* What is needed *
Give back, word for word, every line from the one containing "Radio (France)" to the end of the listing, and nothing more.

* Exercise data *
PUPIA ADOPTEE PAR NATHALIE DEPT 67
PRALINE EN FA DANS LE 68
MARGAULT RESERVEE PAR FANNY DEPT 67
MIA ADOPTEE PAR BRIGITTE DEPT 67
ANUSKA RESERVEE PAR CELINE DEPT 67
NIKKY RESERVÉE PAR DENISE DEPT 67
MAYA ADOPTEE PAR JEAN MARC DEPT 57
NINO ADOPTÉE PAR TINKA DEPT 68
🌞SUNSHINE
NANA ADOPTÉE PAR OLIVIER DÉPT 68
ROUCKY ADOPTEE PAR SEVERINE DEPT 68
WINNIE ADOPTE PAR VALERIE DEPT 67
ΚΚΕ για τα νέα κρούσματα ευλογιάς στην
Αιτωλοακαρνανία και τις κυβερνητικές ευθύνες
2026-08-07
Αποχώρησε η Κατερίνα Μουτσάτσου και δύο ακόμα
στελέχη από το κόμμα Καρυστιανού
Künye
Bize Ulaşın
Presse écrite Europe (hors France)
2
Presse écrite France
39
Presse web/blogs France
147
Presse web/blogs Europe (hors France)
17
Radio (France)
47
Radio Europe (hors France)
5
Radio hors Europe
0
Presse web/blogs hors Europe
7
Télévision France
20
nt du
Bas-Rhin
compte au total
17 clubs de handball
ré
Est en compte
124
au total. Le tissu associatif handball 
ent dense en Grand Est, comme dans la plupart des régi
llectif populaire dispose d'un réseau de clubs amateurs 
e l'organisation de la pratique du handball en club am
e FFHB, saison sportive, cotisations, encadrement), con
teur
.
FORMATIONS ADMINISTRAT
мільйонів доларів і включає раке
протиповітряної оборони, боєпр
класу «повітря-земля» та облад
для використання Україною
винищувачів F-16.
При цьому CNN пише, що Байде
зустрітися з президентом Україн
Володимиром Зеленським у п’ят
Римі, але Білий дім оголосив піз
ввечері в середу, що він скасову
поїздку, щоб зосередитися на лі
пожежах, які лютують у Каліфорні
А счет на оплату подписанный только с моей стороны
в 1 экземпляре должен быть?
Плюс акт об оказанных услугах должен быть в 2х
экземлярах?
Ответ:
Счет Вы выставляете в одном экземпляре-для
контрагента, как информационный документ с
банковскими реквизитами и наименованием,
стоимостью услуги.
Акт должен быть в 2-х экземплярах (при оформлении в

* Answer to the problem *
Radio (France)
47
Radio Europe (hors France)
5
Radio hors Europe
0
Presse web/blogs hors Europe
7
Télévision France
20
nt du
Bas-Rhin
compte au total
17 clubs de handball
ré
Est en compte
124
au total. Le tissu associatif handball 
ent dense en Grand Est, comme dans la plupart des régi
llectif populaire dispose d'un réseau de clubs amateurs 
e l'organisation de la pratique du handball en club am
e FFHB, saison sportive, cotisations, encadrement), con
teur
.
FORMATIONS ADMINISTRAT
мільйонів доларів і включає раке
протиповітряної оборони, боєпр
класу «повітря-земля» та облад
для використання Україною
винищувачів F-16.
При цьому CNN пише, що Байде
зустрітися з президентом Україн
Володимиром Зеленським у п’ят
Римі, але Білий дім оголосив піз
ввечері в середу, що він скасову
поїздку, щоб зосередитися на лі
пожежах, які лютують у Каліфорні
А счет на оплату подписанный только с моей стороны
в 1 экземпляре должен быть?
Плюс акт об оказанных услугах должен быть в 2х
экземлярах?
Ответ:
Счет Вы выставляете в одном экземпляре-для
контрагента, как информационный документ с
банковскими реквизитами и наименованием,
стоимостью услуги.
Акт должен быть в 2-х экземплярах (при оформлении в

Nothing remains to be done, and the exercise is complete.